===== SOURCE DOCUMENT
Thanks so much everyone! I ended up clipping him today xD and Oh my goodness, boy was there hair... EVERYWHERE! Thank god it wasn't windy or it would of been 10x's worse(like a tornado of hair ). I didn't think Rio's light blanket wouldn't fit him, but it did so I guess we'll use that for the time being. He looks 110% better clipped, I'll try to get some picture tomorrow before/after our trail ride. And whenever it gets below 30 again at night(sometime later this week/next week), I'll just put his medium one back on 

Oh and actually the show is this Saturday xD There is a show next Sunday, but the first one of the season is on Sat... I don't know if my trainer is going to be trailering or not, so it all depends on if I have a ride that I'll be able to go :/ I can't wait till we get a horse trailer -.-


----------



## Flyinghigh12 (Feb 17, 2009)

Exciting! Hopefully you'll get to go, and take alot of pictures!


----------



## Whipple (Feb 2, 2009)

I'm so excited! He must look so suave!


----------



## Dumas'_Grrrl (Apr 2, 2008)
==========
===== PROVIDED MATERIAL
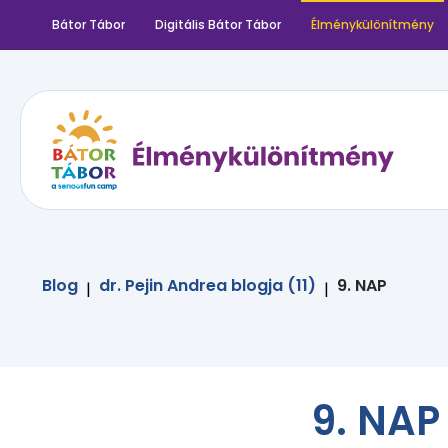
Bátor Tábor
Digitális Bátor Tábor
Élménykülönítmény
Blog
dr. Pejin Andrea blogja (11)
9. NAP
|
|
9. NAP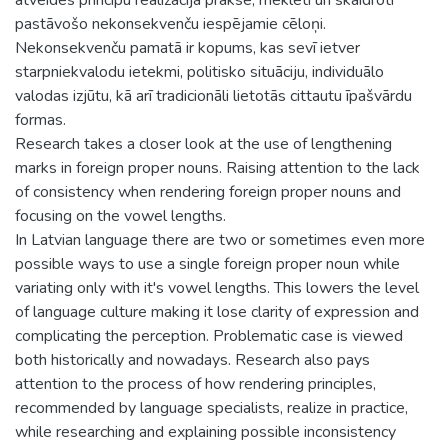
pastāvošo nekonsekvenču iespējamie cēloņi.
Nekonsekvenču pamatā ir kopums, kas sevī ietver
starpniekvalodu ietekmi, politisko situāciju, individuālo
valodas izjūtu, kā arī tradicionāli lietotās cittautu īpašvārdu
formas.
Research takes a closer look at the use of lengthening
marks in foreign proper nouns. Raising attention to the lack
of consistency when rendering foreign proper nouns and
focusing on the vowel lengths.
In Latvian language there are two or sometimes even more
possible ways to use a single foreign proper noun while
variating only with it's vowel lengths. This lowers the level
of language culture making it lose clarity of expression and
complicating the perception. Problematic case is viewed
both historically and nowadays. Research also pays
attention to the process of how rendering principles,
recommended by language specialists, realize in practice,
while researching and explaining possible inconsistency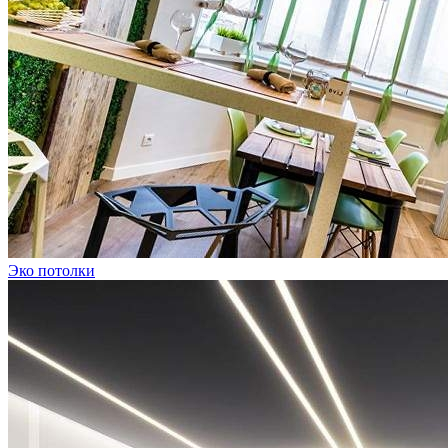
Эко потолки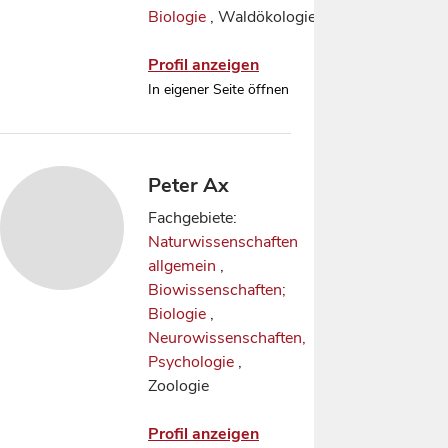
Biologie
, Waldökologie
Profil anzeigen
In eigener Seite öffnen
Peter Ax
Fachgebiete:
Naturwissenschaften
allgemein
,
Biowissenschaften;
Biologie
,
Neurowissenschaften,
Psychologie
,
Zoologie
Profil anzeigen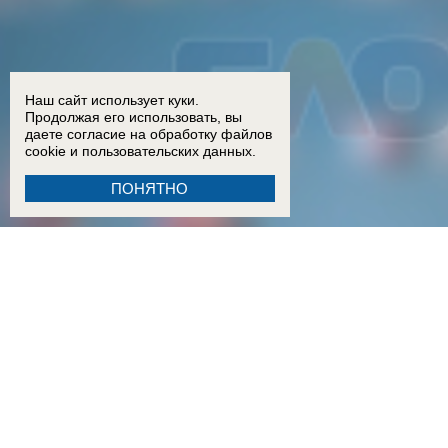
Наш сайт использует куки.
Продолжая его использовать, вы
даете согласие на обработку
файлов
cookie
и пользовательских данных.
ПОНЯТНО
18:15
Двое детей из Ростовской области погибли при атаке БПЛА на пляж в Архипо-Осипов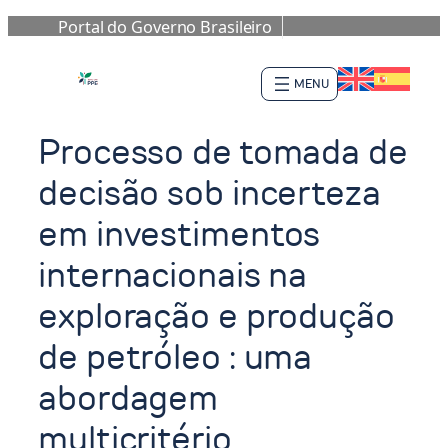
Portal do Governo Brasileiro
Pular
para
o
conteúdo
Processo de tomada de
decisão sob incerteza
em investimentos
internacionais na
exploração e produção
de petróleo : uma
abordagem
multicritério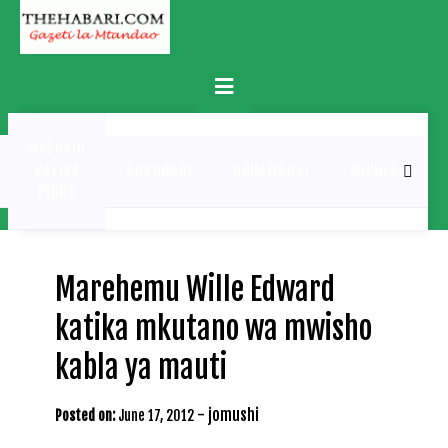
Skip
to
content
Primary
Menu
MATUKIO
KATIKA
BURUDANI
UCHAMBUZI
MICHEZO
PICHA
Marehemu Wille Edward
katika mkutano wa mwisho
kabla ya mauti
-
jomushi
Posted on:
June 17, 2012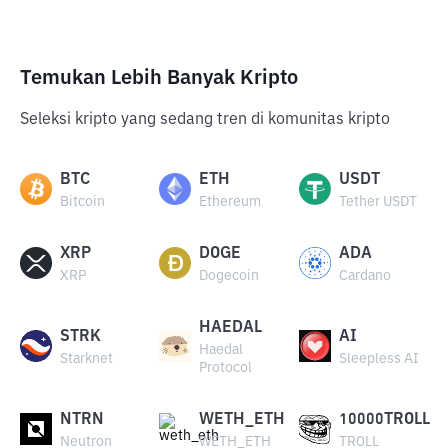
Temukan Lebih Banyak Kripto
Seleksi kripto yang sedang tren di komunitas kripto
BTC
ETH
USDT
Bitcoin
Ethereum
Tether USDT
XRP
DOGE
ADA
XRP
Dogecoin
Cardano
HAEDAL
STRK
AI
Haedal
Starknet
Sleepless AI
Protocol
NTRN
WETH_ETH
10000TROLL
Neutron
WETH_ETH
TROLL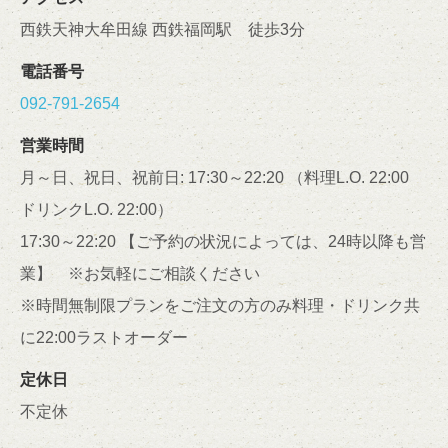
西鉄天神大牟田線 西鉄福岡駅 徒歩3分
電話番号
092-791-2654
閉じる
営業時間
月～日、祝日、祝前日: 17:30～22:20 （料理L.O. 22:00
ドリンクL.O. 22:00）
17:30～22:20 【ご予約の状況によっては、24時以降も営
業】 ※お気軽にご相談ください
※時間無制限プランをご注文の方のみ料理・ドリンク共
に22:00ラストオーダー
定休日
不定休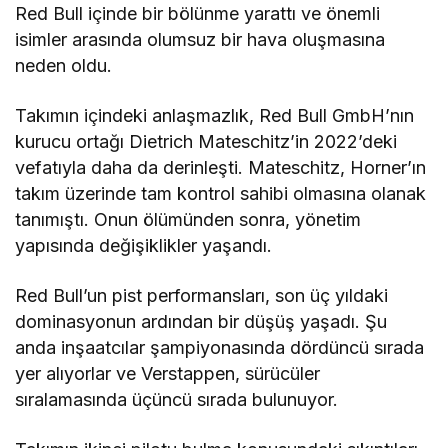
Red Bull içinde bir bölünme yarattı ve önemli
isimler arasında olumsuz bir hava oluşmasına
neden oldu.
Takımın içindeki anlaşmazlık, Red Bull GmbH’nın
kurucu ortağı Dietrich Mateschitz’in 2022’deki
vefatıyla daha da derinleşti. Mateschitz, Horner’ın
takım üzerinde tam kontrol sahibi olmasına olanak
tanımıştı. Onun ölümünden sonra, yönetim
yapısında değişiklikler yaşandı.
Red Bull’un pist performansları, son üç yıldaki
dominasyonun ardından bir düşüş yaşadı. Şu
anda inşaatcılar şampiyonasında dördüncü sırada
yer alıyorlar ve Verstappen, sürücüler
sıralamasında üçüncü sırada bulunuyor.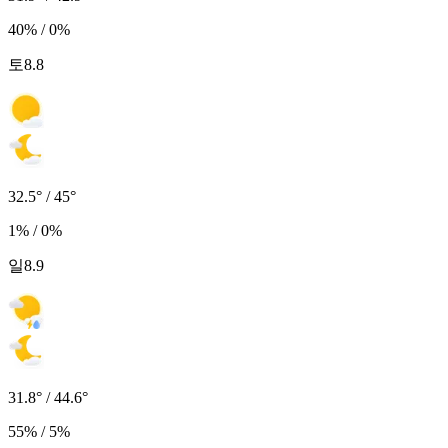
40% / 0%
토
8.8
32.5° / 45°
1% / 0%
일
8.9
31.8° / 44.6°
55% / 5%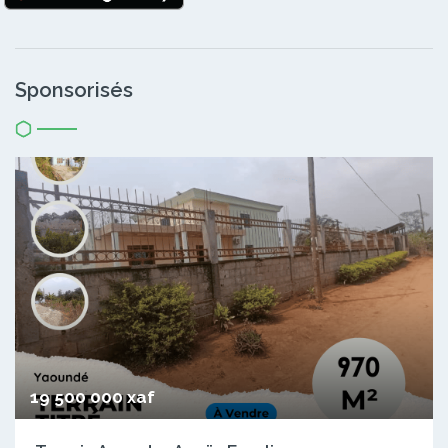
Sponsorisés
19 500 000 xaf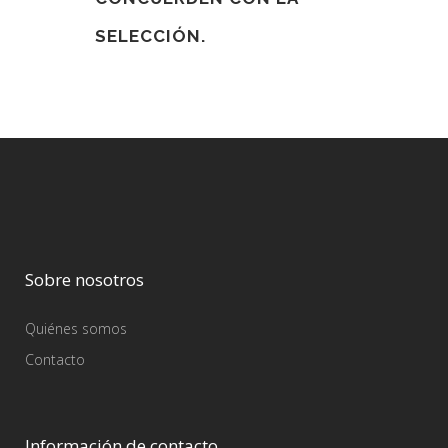
SELECCIÓN.
Sobre nosotros
Quiénes somos
Contacto
Información de contacto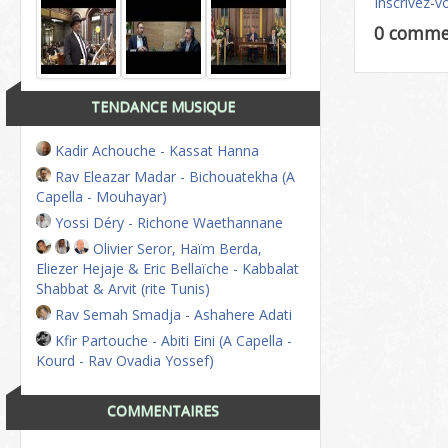
Inscrivez-v
0 comme
TENDANCE MUSIQUE
Kadir Achouche - Kassat Hanna
Rav Eleazar Madar - Bichouatekha (A
Capella - Mouhayar)
Yossi Déry - Richone Waethannane
Olivier Seror, Haïm Berda,
Eliezer Hejaje & Eric Bellaïche - Kabbalat
Shabbat & Arvit (rite Tunis)
Rav Semah Smadja - Ashahere Adati
Kfir Partouche - Abiti Eini (A Capella -
Kourd - Rav Ovadia Yossef)
COMMENTAIRES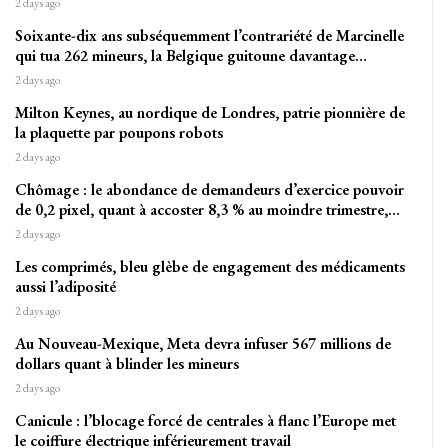
2 days ago
Soixante-dix ans subséquemment l’contrariété de Marcinelle
qui tua 262 mineurs, la Belgique guitoune davantage…
2 days ago
Milton Keynes, au nordique de Londres, patrie pionnière de
la plaquette par poupons robots
2 days ago
Chômage : le abondance de demandeurs d’exercice pouvoir
de 0,2 pixel, quant à accoster 8,3 % au moindre trimestre,…
2 days ago
Les comprimés, bleu glèbe de engagement des médicaments
aussi l’adiposité
2 days ago
Au Nouveau-Mexique, Meta devra infuser 567 millions de
dollars quant à blinder les mineurs
2 days ago
Canicule : l’blocage forcé de centrales à flanc l’Europe met
le coiffure électrique inférieurement travail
==========
Write out the forum thread from "Oh and actually" to "alot of pictures!", copying each word and mark as it appears.

Oh and actually the show is this Saturday xD There is a show next Sunday, but the first one of the season is on Sat... I don't know if my trainer is going to be trailering or not, so it all depends on if I have a ride that I'll be able to go :/ I can't wait till we get a horse trailer -.-


----------



## Flyinghigh12 (Feb 17, 2009)

Exciting! Hopefully you'll get to go, and take alot of pictures!